I meet Angie and Rick Beynon as they are arriving at Newcastle Place, where they have been serving as volunteers for ICCS for the past several months. I am wrangling donation boxes out of my car as they drive up and Rick immediately takes charge, not only lifting boxes out of my car, but organizing to bring a dolly to carry them and get the exact staff member who needs to receive them. Before I know it, the small task is done.
That exemplifies a lot of what I later learn as I sit down to hear their story – a tale of heartache, of re-emerging trust, and of turning outward to give, out of proactive love.
When we finally sit down and start to chat, the energy and commitment of Angie and Rick shine out even more. They both jump in to give pieces of their story, sharing from their joint experiences, and their passion for recovery and care.

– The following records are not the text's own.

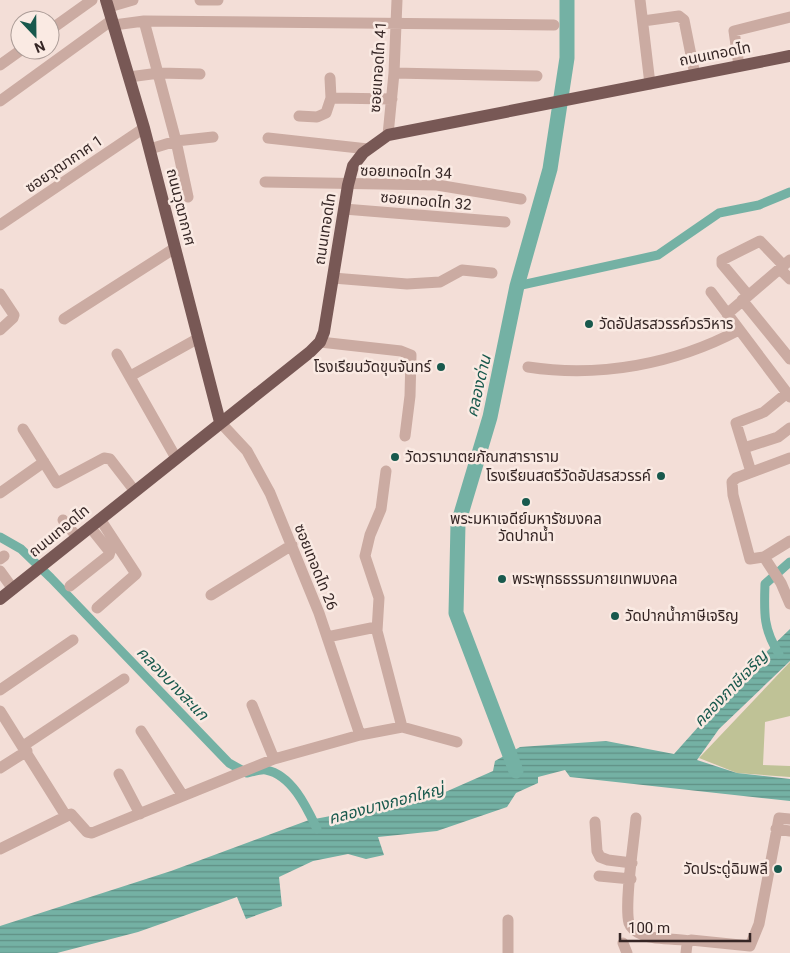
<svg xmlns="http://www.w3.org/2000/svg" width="790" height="953" font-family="Roboto,'Noto Sans Thai',sans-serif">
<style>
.grass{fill:#bfc296}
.water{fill:url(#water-rules)}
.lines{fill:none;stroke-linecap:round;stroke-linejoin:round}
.canal{stroke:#74b1a4;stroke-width:9}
.river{stroke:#74b1a4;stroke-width:15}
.minor{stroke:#cbaba2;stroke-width:11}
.major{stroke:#785855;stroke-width:12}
.poi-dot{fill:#18594d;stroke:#faeae3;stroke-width:2}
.labels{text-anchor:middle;stroke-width:5;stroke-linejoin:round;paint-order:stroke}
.street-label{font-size:15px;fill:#352625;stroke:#faeae3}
.poi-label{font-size:15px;fill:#352625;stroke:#faeae3;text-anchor:start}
.water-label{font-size:16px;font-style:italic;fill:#18594d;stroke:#faeae3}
</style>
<defs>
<pattern id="water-rules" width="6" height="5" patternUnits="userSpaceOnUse" patternTransform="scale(1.25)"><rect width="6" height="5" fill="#74b1a4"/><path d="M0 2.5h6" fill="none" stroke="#609085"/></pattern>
</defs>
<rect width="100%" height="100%" fill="#f3ded7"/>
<path class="grass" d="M790 662V716L765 722 763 765 790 766V777L737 773 699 758Z"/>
<path class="water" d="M790 629V661L719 729 697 760 737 773 790 779V801L570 777 565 770 538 777V783L516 793 507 807 437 831 378 837 384 855 366 859 348 854 313 861 279 877 282 906 246 919 237 897 138 932 57 953H0V926L171 871 309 820 434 797 493 771 495 761 520 747 606 741 674 754 759 659Z"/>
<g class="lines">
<path class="canal" d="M517 286 658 255 719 213 759 205 790 192
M0 537 21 549 51 578 229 763 247 773C252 772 261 769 266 770 292 775 307 808 317 829
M779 654C763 629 764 613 765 584L790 562"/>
<path class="river" d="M516 771 456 613 458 524 490 417 517 286 550 169 567 58V0"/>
<path class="minor" d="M200 0H218
M640 0 650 84
M109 7 133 0
M144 21 176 141 188 197
M643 21 679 16 684 20 695 75
M114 25 144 21 554 25
M50 30 92 0
M0 65 21 50
M739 66 734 31 790 17
M394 73 537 76
M129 77 159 73 200 74
M331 98 392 99
M0 101 112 20
M299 116 317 117 326 113 331 98 330 78
M388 135 394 73 397 0
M268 138 368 149
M150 149 176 141 213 137
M265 182 437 185 521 199
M344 209 505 222
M0 225 144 128
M781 270 790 279
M333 278 407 284 440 282 462 270 492 273
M711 292 790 397
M0 294 14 315 13 318 0 330
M748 295 722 264V260L760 241 784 266
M742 300 790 359
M727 314 790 260
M64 319 175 248
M320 342 401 351 411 355 410 396 405 436
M117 354 176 458
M528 367C600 378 675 364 739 330
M134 374 197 339
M220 422 247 451 270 493 319 613 360 735
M23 429 57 483 104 458 110 459 134 490
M744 448 778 437 790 428
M386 471 381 509 370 535 365 556 379 598 377 631 402 727
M751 472 736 423 764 412 787 393
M0 493 44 462
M63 520 77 537
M790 541 764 557 781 583 790 604
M764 557 750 559 733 495 732 482 736 478 790 458
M0 559 4 556
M0 571 13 589
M70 586 109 555 110 552 90 527
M211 595 292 545
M97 608 136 574 100 519
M327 637 376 627
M0 690 73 640
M252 705 274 759
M0 711 66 816
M141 731 183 796
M23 746 124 679
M0 768 27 751
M119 774 140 814
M636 818C634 842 624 903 629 923 631 929 638 933 643 935 653 940 676 938 689 941
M595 822 597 851 600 857 608 860 632 863
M776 829 790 831
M0 849 71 814 87 832 92 833 274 759 360 735 402 727 457 742
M599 876 631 879
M623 943 627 953
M508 953V920
M686 953 687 944 691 940 750 946 759 924 779 818 790 819"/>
<path class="major" d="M106 0 144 128 220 422
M0 599 310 352 320 342 324 332 348 185 353 166 363 153 388 135 790 56"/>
</g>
<g class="poi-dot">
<circle cx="589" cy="324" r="5"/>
<circle cx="441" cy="367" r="5"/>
<circle cx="395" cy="457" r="5"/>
<circle cx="661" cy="476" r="5"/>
<circle cx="526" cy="502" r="5"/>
<circle cx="502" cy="579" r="5"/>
<circle cx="615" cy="616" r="5"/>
<circle cx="778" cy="869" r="5"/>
</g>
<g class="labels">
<g class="street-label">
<text transform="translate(715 54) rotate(-11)" y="5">ถนนเทอดไท</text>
<text transform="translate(378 67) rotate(-86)" y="5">ซอยเทอดไท 41</text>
<text transform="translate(64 164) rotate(-34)" y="5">ซอยวุฒากาศ 1</text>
<text transform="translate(406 172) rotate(2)" y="5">ซอยเทอดไท 34</text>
<text transform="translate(426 201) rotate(5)" y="5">ซอยเทอดไท 32</text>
<text transform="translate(181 207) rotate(76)" y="5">ถนนวุฒากาศ</text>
<text transform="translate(325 229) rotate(-81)" y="5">ถนนเทอดไท</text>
<text transform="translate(59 531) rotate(-39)" y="5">ถนนเทอดไท</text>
<text transform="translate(316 567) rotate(68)" y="5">ซอยเทอดไท 26</text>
</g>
<g class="poi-label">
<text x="599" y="329">วัดอัปสรสวรรค์วรวิหาร</text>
<text x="431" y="372" text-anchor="end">โรงเรียนวัดขุนจันทร์</text>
<text x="405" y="462">วัดวรามาตยภัณฑสาราราม</text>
<text x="651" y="481" text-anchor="end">โรงเรียนสตรีวัดอัปสรสวรรค์</text>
<text x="526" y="524" text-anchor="middle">พระมหาเจดีย์มหารัชมงคล<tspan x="526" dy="17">วัดปากน้ำ</tspan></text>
<text x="512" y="584">พระพุทธธรรมกายเทพมงคล</text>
<text x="625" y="621">วัดปากน้ำภาษีเจริญ</text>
<text x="768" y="874" text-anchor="end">วัดประดู่ฉิมพลี</text>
</g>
<g class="water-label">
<text transform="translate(478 386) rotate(-77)" y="6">คลองด่าน</text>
<text transform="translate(173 683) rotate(46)" y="6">คลองบางสะแก</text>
<text transform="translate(730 688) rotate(-46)" y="6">คลองภาษีเจริญ</text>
<text transform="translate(386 803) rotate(-15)" y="6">คลองบางกอกใหญ่</text>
</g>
</g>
<g transform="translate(35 35) rotate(158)"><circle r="24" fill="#faeae3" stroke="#ab9c97"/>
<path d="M0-4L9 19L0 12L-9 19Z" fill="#18594d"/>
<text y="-8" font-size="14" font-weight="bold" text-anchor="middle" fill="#352625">N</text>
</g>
<path d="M620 933v8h130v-8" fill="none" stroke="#352625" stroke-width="2.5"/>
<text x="628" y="933" font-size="15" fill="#352625" stroke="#faeae3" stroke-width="4" paint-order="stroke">100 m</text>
</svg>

It was in Edmonton that they met, and eventually developed a 12 step-based program with their local church, helping people who had experienced addiction to find hope, and supporting their church team to be a part of that healing.
“You take the 12 steps and Jesus and put them together, and boy is there a lot of power and hope for life there,” says Angie with a grin.
It is a hope that they have experienced on a very personal level. Before he met and married Angie, Rick experienced the pain of addiction and homelessness himself. Financial difficulties forced him to move with his then-wife and four children from BC to Alberta, and eventually broke apart his marriage. Alone and working nearly 100 hours a week to support them, he turned to substances and then in a weak moment accepted the offer of crack cocaine. Within weeks he was addicted – and he quickly lost everything. Soon, he ended up homeless and at rock bottom – and the pain kept sucking him even further down. “My life was a mess. I was …hopeless. I couldn’t see my kids anymore.”
It was a text from his then 10-year-old youngest daughter that reached him in that dark place. She was angry about the way he was parenting – or not parenting, lost in his addiction – and she let him know in a furious message. It shocked him, but it told him something important – that they loved him still, and that he needed to get some help.
So, he did.
The family doctor directed him to detox, and he started. From there he went to treatment. It wasn’t an easy road. “I didn’t quite make it the first time, I had to do a little more research, as they say. The year after treatment was the hardest year of my life. And then I almost died – I tried to kill myself… the Lord kept me alive.”
Even though he couldn’t see it, there was a flicker of light ahead. He tried again and found that all of the treatment centres in Calgary, where he wanted to remain to be close to his kids, were full. So he took the only open space, in Edmonton…and found a new path to hope.
Angie was already there. She’d noticed a new guy in church who was a powerful worshipper, but didn’t think anything of it. Then on Mother’s Day 2013 she went to altar to rededicate herself to the Lord. “As soon as I was done with that, the Lord said ‘ go introduce yourself to that fellow’. And the first words out of my mouth were, ‘anything but that, Lord!’ ”
Eventually, after three more prods, she did introduce herself that day. They sat together the next Sunday at church, and then the Sunday after they went out for lunch. Five months later they were married.
Rick laughs, “With that, the world of addictions, I learned just not to trust anybody. But the first thing I heard the Lord telling me about her was ‘you can trust her – she is a faithful person.’ So that was the first thing I felt about her – that I could trust her, after a time when I couldn’t find one person I could trust.” That first step on the road to trust led bit by bit to Rick opening up to others, and supported his recovery.
Together 8 years now, they have had many adventures – from teaching and outreach in Uganda to leading recovery programs and training for people who have experienced homelessness and substance use. They are committed to the 12 steps program, to taking that training and more to those who need it most, and equipping the church and others to know how to support people suffering from substance and mental health challenges. Rick even worked as a counsellor, chaplain and volunteer at the same recovery centre where he himself went to sober up.
Losses didn’t end though. Rick’ oldest daughter, who had moved in with the couple just weeks after their marriage, died of a fentanyl overdose a few years ago, …” suddenly, as they all are.” The heartbreak is still with them, but spurs them on to new action to help others survive.
“If we can do one little thing to help one struggling addict, alcoholic or somebody who’s got a challenge have a better day, then our lives become full,” says Rick.
Angie continues, “So there is hope. That’s the thing that I have witnessed… the Lord can really transform hearts if people are just willing. Does that mean they’re not going to make mistakes and relapse? No. We’ve walked that, and that’s ok. The key is just to start over and try again.
I’m doing this out of love. It’s all about the love – the love God has for us, our love for each other, and in this season, man we need to love, and we still need to know that there’s people that love us.”